『天使の翼』第11章(5)~吟遊詩人デイテのネバーエンディング・アドベンチャー~
わたしは、この宇宙時代に、狩猟が組織的な産業として成り立っている、という事実に驚いた。一体何を狩るのだろう?
「狩猟業が成り立っているということは、狩られる動物が家畜化に適していないか、きわめて豊富に存在していて、畜産としてよりも狩猟としての方が、格段に経済的効率がいい場合だ……。
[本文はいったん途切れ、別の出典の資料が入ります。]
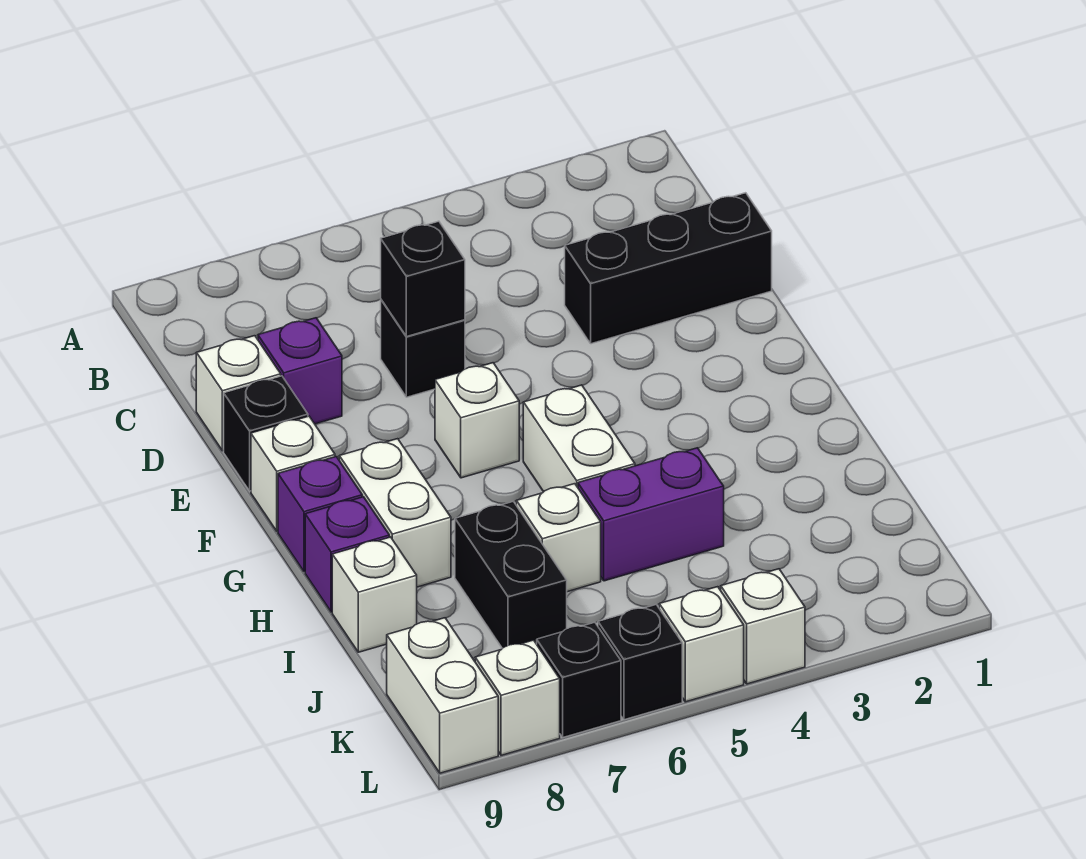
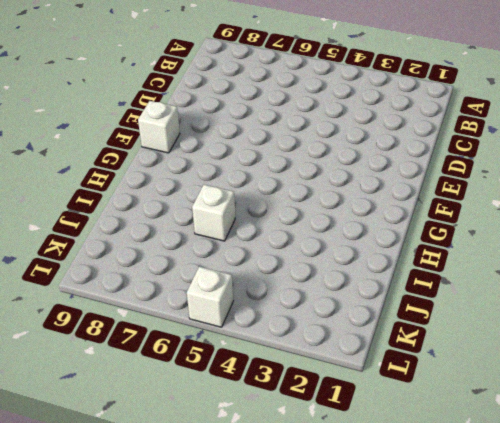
none -> black brick D1:D3 level 1
none -> black brick D6 level 1
none -> purple brick D8 level 1

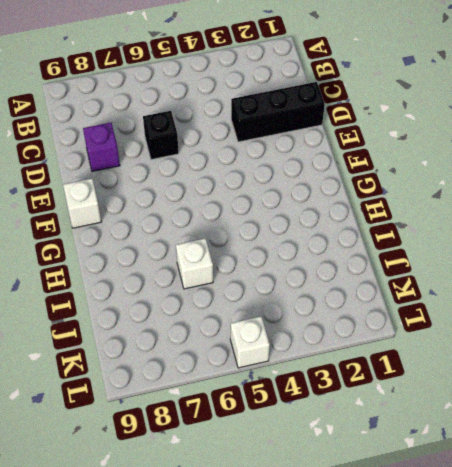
none -> white brick D9 level 1
none -> black brick E9 level 1
none -> white brick F6 level 1

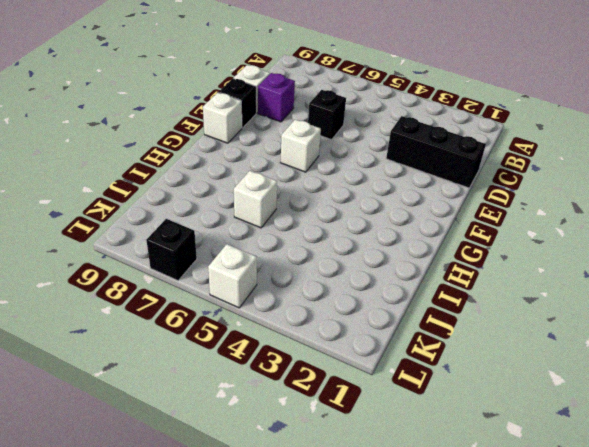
none -> white brick G5:H5 level 1
none -> white brick G8:H8 level 1
none -> purple brick G9 level 1

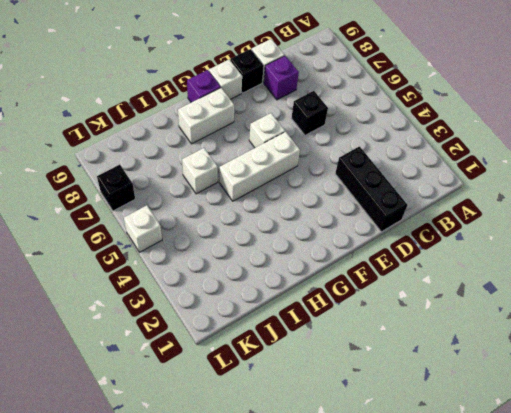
white brick F5:H5 level 1 -> white brick G5:H5 level 1
none -> purple brick H9 level 1
none -> purple brick I4:I5 level 1
none -> black brick I7:J7 level 1

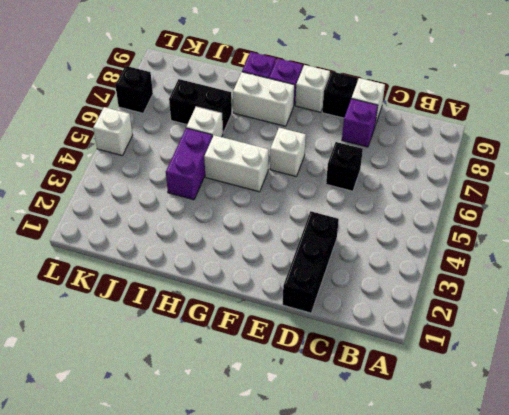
none -> white brick I9 level 1
none -> white brick K9:L9 level 1
none -> white brick L4 level 1

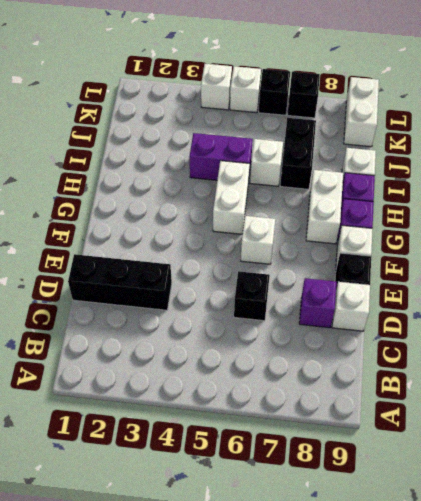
none -> white brick L8 level 1
none -> black brick D6 level 2

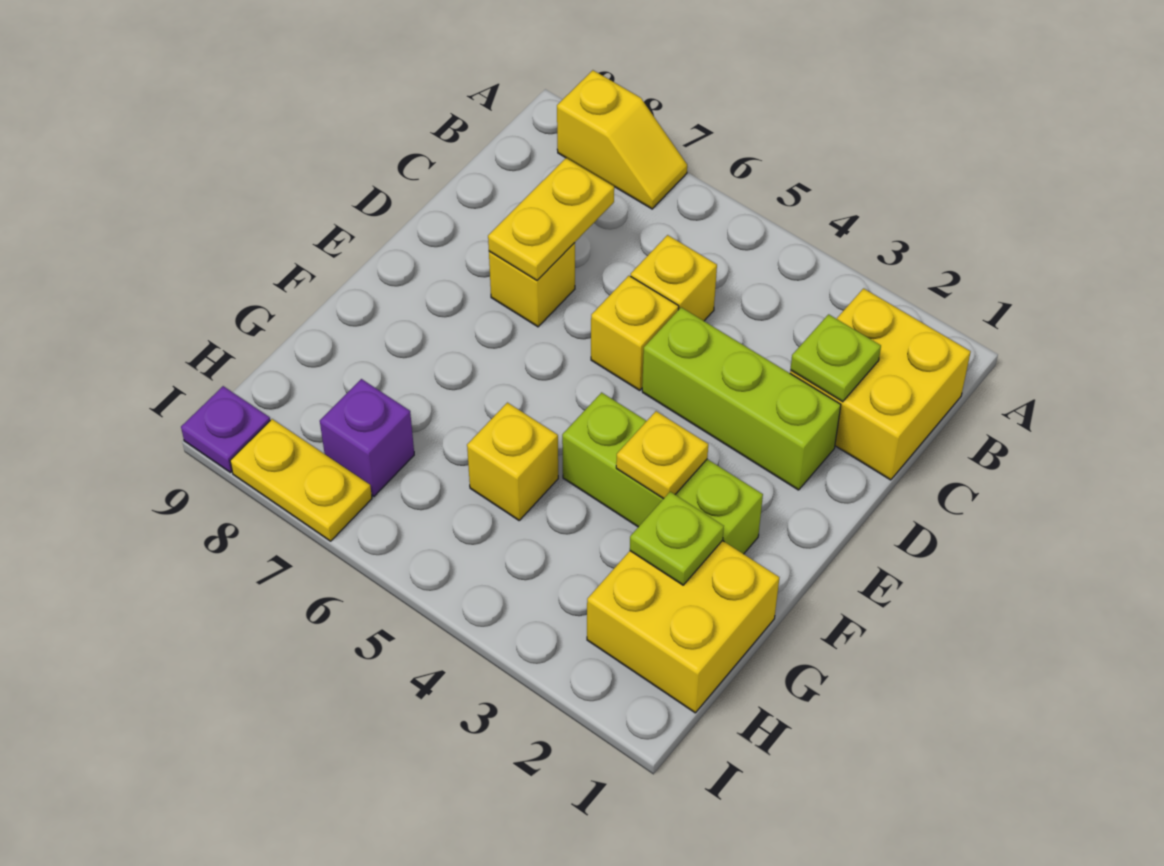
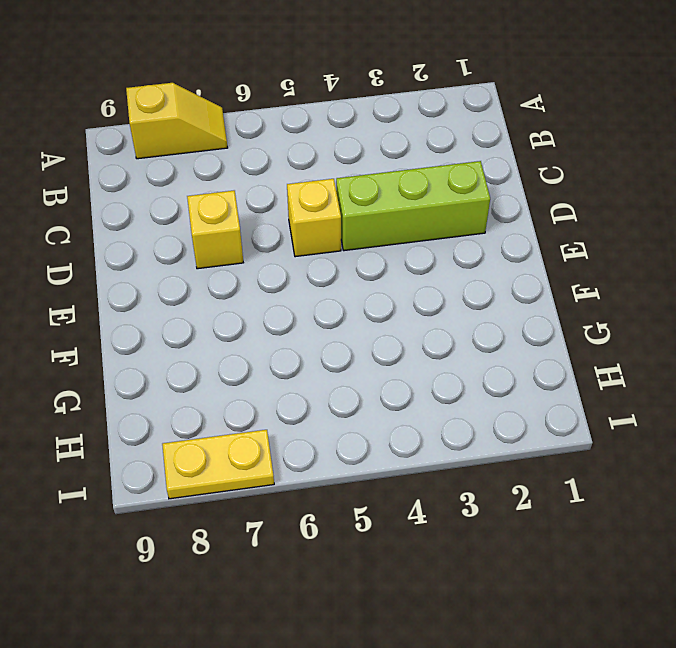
none -> yellow brick B1:C2 level 1
none -> yellow brick C5 level 1
none -> lime brick F2:F4 level 1

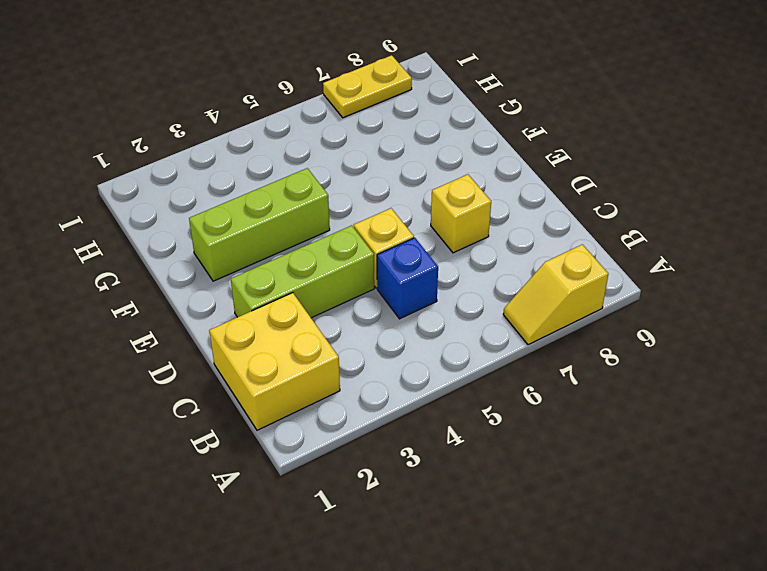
blue brick C5 level 1 -> yellow brick C5 level 1
none -> yellow brick G1:H2 level 1
none -> yellow brick G5 level 1
none -> purple brick H7 level 1

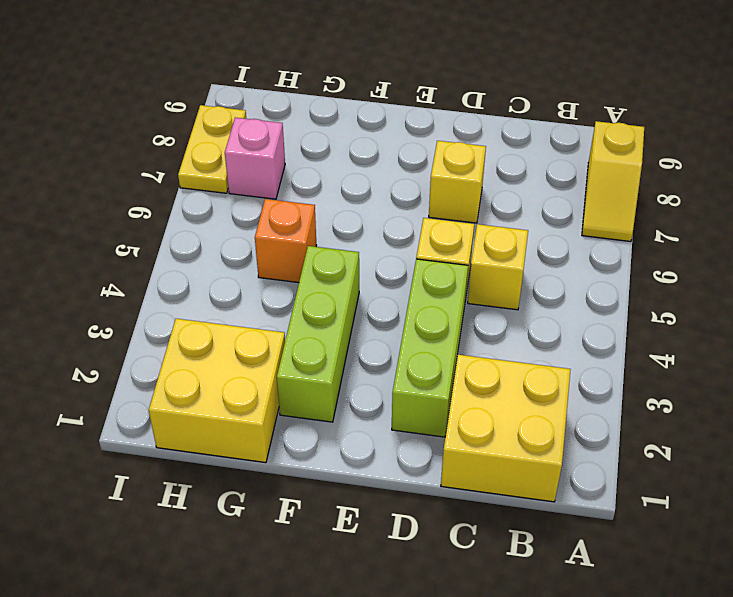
orange brick G5 level 1 -> yellow brick G5 level 1
pink brick H7 level 1 -> purple brick H7 level 1
none -> purple plate I9 level 1
none -> lime plate C2 level 2
none -> yellow plate C7:D7 level 2

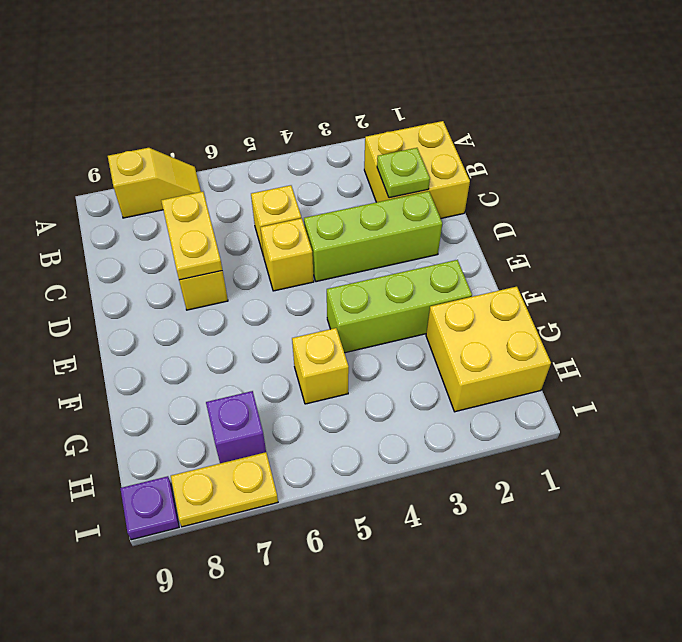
none -> yellow plate F3 level 2
none -> lime plate G2 level 2

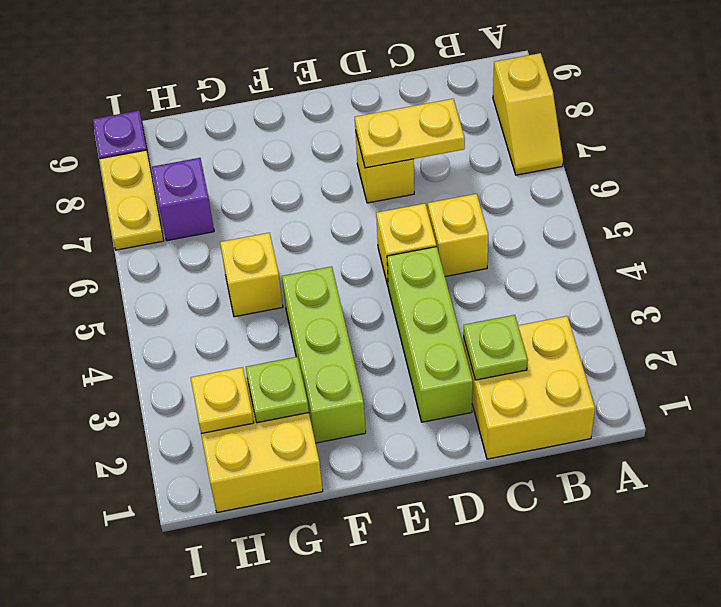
yellow plate H2 level 2 -> yellow plate F3 level 2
アンコーナの狩猟業については、その両方が当てはまる」
わたしの興味は、嫌が上にもかき立てられた。
「――およそ見たことがないような生き物だよ……なんでもいいから空想上の怪物を絵に描いてみろ、と言われても、たぶん誰にも描けやしない」
「……」
「しいて言うなら、ドラゴンに近いけれど、ちょっと違うな……」
「ドラゴンですって?空を飛ぶの?」
「もちろん!あの巨体で空を飛ぶとは、ちょっと信じられない位だ」
「どの位大きいの?」
「銀河標準8メートル」
わたしは、息を呑んだ――人の背丈の4人分以上ある……それにしても……太古地球の原始時代に空を滑空する巨獣がいた、とは読んだことがあるが……
「一体どうやって飛ぶ訳?」
「飛行艇に乗る訳じゃないよ」
わたしは、シャルル自身の操縦という、あのちょっとしたスリルを思い出して、彼の腕をひっぱたいた。
……なんだか久しぶりに彼の体に触れたような……ぐっとこみ上げてくるものを感じて、わたしは、その気持ちを急いで封印した。